Data Science for International Business with R
Statistics and Modelling
Introduction
This book, “Data Science for International Business with R,” is designed to provide a comprehensive introduction to the application of data science techniques in the context of international business. It aims to equip readers with the skills and knowledge necessary to analyze and interpret complex data sets, enabling them to make informed decisions in a global business environment.
Why R? Why not Python or Julia? R is a powerful language for statistical computing and graphics, making it particularly well-suited for data analysis tasks. It has a rich ecosystem of packages and libraries that facilitate data manipulation, visualization, and modeling. Additionally, R’s strong community support and extensive documentation make it an ideal choice for both beginners and experienced data scientists.
It is also, in my humble view, easier to learn for students and researchers in international business, as it is designed with statistics and data analysis in mind. R’s syntax is intuitive for those familiar with statistical concepts, and its focus on data visualization aligns well with the needs of international business professionals who often need to present data-driven insights. We tap into the great work of people at Posit, with amazing resources such as tidyverse, ggplot2, and dplyr, which make data manipulation and visualization straightforward and efficient. We will also model using tidymodels, which is a framework that simplifies the process of building and evaluating statistical models. Then, I would encourage you to explore Python or Julia, but R will be our main tool in this book. These three languages are what we call the “big three” in data science, and they each have their strengths. R is particularly strong in statistical analysis and visualization, Python excels in general-purpose programming and machine learning, while Julia is known for its high performance in numerical computing. They are functional languages, meaning the code you design is based on functions that take inputs and produce outputs, which is a natural fit for data analysis tasks.
The book covers a range of topics, including data wrangling, exploratory data analysis, and visualization, all using the R programming language. It emphasizes practical applications and real-world examples to illustrate how data science can be leveraged to address challenges in international business.
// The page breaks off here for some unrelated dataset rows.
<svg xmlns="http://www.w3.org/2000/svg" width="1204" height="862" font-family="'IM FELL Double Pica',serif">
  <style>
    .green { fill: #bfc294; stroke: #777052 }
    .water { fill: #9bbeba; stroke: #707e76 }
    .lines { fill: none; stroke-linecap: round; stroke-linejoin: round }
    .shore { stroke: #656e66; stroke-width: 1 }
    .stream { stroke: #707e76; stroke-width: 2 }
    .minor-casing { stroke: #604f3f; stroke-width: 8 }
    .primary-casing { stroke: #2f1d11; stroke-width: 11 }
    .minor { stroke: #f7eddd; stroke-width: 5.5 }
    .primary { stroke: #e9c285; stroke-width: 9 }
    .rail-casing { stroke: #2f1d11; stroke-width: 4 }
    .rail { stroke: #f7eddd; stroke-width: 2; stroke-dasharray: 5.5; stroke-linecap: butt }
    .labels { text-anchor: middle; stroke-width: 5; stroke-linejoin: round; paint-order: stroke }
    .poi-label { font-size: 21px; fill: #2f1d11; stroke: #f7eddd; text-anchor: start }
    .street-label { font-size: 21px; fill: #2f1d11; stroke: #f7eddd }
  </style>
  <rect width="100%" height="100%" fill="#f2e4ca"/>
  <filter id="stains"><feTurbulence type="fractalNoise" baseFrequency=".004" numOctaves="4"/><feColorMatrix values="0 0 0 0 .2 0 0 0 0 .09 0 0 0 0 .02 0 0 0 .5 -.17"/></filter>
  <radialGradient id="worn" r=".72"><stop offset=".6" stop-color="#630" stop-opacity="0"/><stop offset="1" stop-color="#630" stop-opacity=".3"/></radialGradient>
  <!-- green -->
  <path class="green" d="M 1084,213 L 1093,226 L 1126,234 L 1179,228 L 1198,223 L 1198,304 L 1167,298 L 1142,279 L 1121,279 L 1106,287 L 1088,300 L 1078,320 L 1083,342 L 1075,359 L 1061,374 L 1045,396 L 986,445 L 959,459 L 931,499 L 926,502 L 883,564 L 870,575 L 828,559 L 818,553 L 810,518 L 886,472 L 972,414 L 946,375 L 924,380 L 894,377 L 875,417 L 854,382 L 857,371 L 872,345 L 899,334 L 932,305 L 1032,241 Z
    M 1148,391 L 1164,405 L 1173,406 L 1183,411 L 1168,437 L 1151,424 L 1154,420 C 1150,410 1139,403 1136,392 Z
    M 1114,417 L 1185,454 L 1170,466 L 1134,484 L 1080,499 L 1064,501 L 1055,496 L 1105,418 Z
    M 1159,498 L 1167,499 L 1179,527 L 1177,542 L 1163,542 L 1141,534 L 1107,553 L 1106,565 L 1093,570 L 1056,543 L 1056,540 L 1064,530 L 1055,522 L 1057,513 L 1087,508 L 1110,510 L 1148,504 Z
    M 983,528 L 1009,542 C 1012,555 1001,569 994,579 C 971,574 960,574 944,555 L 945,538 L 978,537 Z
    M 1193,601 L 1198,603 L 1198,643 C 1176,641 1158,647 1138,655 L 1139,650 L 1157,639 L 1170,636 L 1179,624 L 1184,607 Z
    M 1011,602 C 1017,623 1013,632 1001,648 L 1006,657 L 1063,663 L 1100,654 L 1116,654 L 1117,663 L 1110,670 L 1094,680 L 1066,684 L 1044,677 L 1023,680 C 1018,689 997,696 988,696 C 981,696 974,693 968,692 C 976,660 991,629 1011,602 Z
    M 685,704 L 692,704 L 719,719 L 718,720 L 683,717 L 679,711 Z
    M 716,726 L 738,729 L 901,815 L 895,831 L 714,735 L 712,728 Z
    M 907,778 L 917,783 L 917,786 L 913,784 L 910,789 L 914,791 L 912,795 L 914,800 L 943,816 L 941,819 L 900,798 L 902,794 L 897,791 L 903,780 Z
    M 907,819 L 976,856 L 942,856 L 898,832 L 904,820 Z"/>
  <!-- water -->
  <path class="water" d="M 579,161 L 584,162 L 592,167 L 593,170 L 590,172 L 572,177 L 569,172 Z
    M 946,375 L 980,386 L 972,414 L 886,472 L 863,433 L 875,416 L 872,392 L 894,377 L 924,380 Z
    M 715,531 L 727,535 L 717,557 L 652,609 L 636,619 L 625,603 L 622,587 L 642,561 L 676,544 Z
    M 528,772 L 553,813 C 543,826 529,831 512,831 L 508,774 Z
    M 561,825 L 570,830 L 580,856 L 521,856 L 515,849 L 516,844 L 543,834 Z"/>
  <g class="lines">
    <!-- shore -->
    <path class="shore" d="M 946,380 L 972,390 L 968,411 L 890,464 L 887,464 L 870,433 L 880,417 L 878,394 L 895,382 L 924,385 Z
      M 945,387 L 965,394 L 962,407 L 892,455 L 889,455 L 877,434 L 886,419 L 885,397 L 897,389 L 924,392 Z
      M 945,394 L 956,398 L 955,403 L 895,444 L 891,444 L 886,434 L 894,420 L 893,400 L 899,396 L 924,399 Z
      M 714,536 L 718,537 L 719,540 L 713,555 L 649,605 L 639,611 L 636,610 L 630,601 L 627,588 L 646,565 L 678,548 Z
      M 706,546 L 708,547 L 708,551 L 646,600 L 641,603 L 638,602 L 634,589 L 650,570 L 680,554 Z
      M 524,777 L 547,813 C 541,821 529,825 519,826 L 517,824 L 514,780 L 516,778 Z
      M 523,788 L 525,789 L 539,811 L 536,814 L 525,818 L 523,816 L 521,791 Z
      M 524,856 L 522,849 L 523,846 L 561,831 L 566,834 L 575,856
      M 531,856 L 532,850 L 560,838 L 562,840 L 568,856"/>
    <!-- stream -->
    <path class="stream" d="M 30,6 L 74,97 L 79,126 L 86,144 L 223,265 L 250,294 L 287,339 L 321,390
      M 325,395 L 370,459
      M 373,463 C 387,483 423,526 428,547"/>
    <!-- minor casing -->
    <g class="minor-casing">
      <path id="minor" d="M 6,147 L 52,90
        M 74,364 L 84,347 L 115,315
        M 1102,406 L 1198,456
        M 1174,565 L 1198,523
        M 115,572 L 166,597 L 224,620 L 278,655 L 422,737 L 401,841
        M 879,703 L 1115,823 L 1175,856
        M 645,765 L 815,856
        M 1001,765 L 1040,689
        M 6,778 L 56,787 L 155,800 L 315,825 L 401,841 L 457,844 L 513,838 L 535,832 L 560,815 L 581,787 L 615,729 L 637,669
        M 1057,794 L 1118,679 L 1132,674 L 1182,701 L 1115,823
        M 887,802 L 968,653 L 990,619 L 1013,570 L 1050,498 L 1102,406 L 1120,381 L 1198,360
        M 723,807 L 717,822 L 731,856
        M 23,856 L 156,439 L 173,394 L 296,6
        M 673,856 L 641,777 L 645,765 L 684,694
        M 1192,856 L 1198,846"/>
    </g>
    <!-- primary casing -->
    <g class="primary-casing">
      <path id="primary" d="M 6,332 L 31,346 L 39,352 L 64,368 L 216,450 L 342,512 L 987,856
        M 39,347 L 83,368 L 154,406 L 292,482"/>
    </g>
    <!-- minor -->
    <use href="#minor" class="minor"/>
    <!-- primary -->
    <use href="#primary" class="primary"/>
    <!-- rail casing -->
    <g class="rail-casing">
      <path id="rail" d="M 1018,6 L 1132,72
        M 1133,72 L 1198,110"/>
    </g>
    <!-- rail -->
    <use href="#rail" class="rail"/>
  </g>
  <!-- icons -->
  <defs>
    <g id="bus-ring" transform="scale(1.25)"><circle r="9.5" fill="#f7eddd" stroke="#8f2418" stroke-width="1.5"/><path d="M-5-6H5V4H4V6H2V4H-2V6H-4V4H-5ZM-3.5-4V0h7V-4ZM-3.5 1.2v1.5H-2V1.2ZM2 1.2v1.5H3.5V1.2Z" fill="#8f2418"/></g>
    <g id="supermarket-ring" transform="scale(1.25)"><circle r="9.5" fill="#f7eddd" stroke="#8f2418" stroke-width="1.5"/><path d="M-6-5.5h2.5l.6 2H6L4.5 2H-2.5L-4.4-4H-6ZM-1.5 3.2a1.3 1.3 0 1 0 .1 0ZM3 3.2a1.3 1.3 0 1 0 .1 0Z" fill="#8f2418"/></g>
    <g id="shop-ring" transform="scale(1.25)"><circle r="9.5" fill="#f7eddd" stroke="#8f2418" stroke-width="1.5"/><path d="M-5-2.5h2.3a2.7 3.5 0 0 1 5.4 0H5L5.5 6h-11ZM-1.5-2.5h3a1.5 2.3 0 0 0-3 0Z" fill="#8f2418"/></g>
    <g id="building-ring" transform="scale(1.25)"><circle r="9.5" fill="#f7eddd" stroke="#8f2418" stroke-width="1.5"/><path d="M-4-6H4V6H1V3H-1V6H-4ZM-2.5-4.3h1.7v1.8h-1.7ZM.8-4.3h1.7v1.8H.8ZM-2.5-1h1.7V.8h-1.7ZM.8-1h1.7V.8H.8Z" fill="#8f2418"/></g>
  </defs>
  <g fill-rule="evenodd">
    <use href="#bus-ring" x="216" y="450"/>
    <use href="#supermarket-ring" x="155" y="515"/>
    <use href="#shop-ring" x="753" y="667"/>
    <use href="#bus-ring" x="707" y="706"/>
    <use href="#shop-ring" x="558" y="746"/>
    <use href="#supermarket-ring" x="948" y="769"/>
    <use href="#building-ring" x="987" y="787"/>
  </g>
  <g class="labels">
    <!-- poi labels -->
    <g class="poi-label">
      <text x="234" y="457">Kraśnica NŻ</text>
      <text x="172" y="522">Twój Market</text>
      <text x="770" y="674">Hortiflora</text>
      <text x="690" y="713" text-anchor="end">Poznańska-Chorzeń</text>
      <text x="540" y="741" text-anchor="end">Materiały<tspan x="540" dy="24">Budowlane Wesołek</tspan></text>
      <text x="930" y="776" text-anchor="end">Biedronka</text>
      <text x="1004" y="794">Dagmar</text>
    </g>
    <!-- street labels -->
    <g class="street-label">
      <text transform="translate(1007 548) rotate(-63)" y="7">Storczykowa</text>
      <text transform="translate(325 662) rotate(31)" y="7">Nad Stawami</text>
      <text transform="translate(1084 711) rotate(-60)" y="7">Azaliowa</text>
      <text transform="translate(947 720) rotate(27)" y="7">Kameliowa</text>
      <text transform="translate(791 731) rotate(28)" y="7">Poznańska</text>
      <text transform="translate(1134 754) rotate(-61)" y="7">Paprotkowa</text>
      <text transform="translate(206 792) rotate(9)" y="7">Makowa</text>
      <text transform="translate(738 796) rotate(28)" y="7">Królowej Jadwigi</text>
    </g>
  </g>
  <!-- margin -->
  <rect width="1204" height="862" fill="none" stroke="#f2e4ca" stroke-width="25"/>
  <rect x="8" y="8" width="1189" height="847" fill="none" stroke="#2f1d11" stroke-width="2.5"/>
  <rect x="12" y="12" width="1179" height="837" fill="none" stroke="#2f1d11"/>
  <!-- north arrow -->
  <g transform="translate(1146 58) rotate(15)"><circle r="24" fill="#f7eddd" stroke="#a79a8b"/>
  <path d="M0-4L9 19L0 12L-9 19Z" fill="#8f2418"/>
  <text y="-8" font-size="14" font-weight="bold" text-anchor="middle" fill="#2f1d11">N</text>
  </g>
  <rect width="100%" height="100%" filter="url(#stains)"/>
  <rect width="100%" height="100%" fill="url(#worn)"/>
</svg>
The book is structured to facilitate learning, with each chapter building on the previous ones. It is suitable for students, researchers, and professionals in international business who are looking to enhance their data science skills.
Book structure
This book is structured into several modules, each focusing on different aspects of data science in international business. The modules are designed to be self-contained, allowing readers to explore specific topics in depth while also building a comprehensive understanding of the field.
The modules include:
Introduction to Data Science: An overview of data science concepts and their relevance to international business.
Data Wrangling: Techniques for cleaning and preparing data for analysis.
Exploratory Data Analysis: Methods for exploring and visualizing data to uncover patterns and insights.
Statistical Modeling: Introduction to statistical models and their application in international business contexts.
Machine Learning: An overview of machine learning techniques and their use in predictive analytics.
Book format
This book is available in multiple formats, including HTML, PDF, and ePub. The HTML version is designed for online reading, while the PDF and ePub versions are suitable for offline use. The book is also designed to be interactive, with embedded code examples and exercises that allow readers to practice their skills.
License
This book is licensed under the Creative Commons Attribution-NonCommercial-ShareAlike 4.0 International License. This means that you are free to share and adapt the material, provided that you give appropriate credit, do not use it for commercial purposes, and distribute any derivative works under the same license.
Citing this book
The full reference is:
BibTeX:
@book{gsdsqr,
author = {Thierry Warin},
year = 2025,
title = {Data Science for International Business with R},
publisher = {Forthcoming},
address = {Forthcoming},
URL = {https://warin.ca/ds4ibr},
doi = {Your DOI (if available)}
}
Acknowledgements
A special thanks goes to my MSc students at HEC Montreal, whose insights, enthusiasm, and questions during our sessions have greatly enriched this book. Your contributions, whether through discussion, feedback, or collaboration, have been invaluable, and I am deeply grateful for your support.